Les discussions porteront notamment sur le mariage des mineures, la polygamie, les règles d’héritage, le harcèlement sexuel, ainsi que les questions de liberté individuelle et de pudeur. Fidèle au format de BBC World Questions, le public présent jouera un rôle central en posant directement ses questions aux intervenantes.

Gwenan Roberts, responsable des commandes éditoriales au BBC World Service, s’est félicitée de la tenue de cette édition à Marrakech. « Nous sommes ravis de venir à Marrakech et impatients d’entendre directement notre panel et notre public sur la manière dont les femmes marocaines perçoivent leur place dans la société et les évolutions culturelles en cours », a-t-elle déclaré.

L’événement se tiendra au centre Les Étoiles de Jemaa el-Fna à Marrakech et est organisé en partenariat avec BBC News Arabic et la Fondation Ali Zaoua. L’enregistrement sera diffusé à l’échelle mondiale à la radio, à la télévision et sur les plateformes numériques de la BBC.

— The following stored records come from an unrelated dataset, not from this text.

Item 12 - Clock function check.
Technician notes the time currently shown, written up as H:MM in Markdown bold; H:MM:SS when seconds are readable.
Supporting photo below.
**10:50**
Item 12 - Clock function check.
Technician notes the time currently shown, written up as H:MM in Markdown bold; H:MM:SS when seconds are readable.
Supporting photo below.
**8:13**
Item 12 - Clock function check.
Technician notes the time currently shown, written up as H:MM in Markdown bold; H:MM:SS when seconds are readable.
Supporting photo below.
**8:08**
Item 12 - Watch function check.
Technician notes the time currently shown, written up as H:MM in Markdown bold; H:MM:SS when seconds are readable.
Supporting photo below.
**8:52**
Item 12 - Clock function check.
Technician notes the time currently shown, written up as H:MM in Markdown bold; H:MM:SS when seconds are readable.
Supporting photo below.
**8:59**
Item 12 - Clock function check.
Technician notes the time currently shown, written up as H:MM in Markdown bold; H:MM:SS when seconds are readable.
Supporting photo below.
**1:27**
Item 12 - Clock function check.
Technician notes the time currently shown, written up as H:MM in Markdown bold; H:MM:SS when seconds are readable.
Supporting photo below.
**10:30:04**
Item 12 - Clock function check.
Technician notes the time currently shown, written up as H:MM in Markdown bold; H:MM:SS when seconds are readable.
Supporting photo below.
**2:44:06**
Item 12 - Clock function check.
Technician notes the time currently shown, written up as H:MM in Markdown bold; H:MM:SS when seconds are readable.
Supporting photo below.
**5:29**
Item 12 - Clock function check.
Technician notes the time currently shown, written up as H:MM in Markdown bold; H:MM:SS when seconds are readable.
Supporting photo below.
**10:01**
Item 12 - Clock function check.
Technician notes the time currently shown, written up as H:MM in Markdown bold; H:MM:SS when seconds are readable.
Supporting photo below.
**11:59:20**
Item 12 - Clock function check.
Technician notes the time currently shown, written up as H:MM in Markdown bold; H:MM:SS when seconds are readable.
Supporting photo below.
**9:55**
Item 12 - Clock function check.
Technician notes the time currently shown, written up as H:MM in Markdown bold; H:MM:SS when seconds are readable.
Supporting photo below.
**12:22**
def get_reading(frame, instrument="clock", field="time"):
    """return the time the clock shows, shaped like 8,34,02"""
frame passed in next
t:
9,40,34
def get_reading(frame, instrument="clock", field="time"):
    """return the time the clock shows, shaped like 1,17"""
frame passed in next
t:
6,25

Pour Gwenan Roberts, rédactrice en chef des commandes à BBC World Service, cette édition représente une occasion unique d’entendre directement les jeunes Marocaines sur leur place dans la société et sur les transformations culturelles qui traversent actuellement le pays.

L’émission sera diffusée pour la première fois sur BBC World Service Radio le 13 juin avant d’être mise à disposition en ligne, sur BBC Sounds et sur les principales plateformes de podcasts. Une version télévisée sera également proposée à partir du 20 juin sur les chaînes et plateformes numériques de la BBC.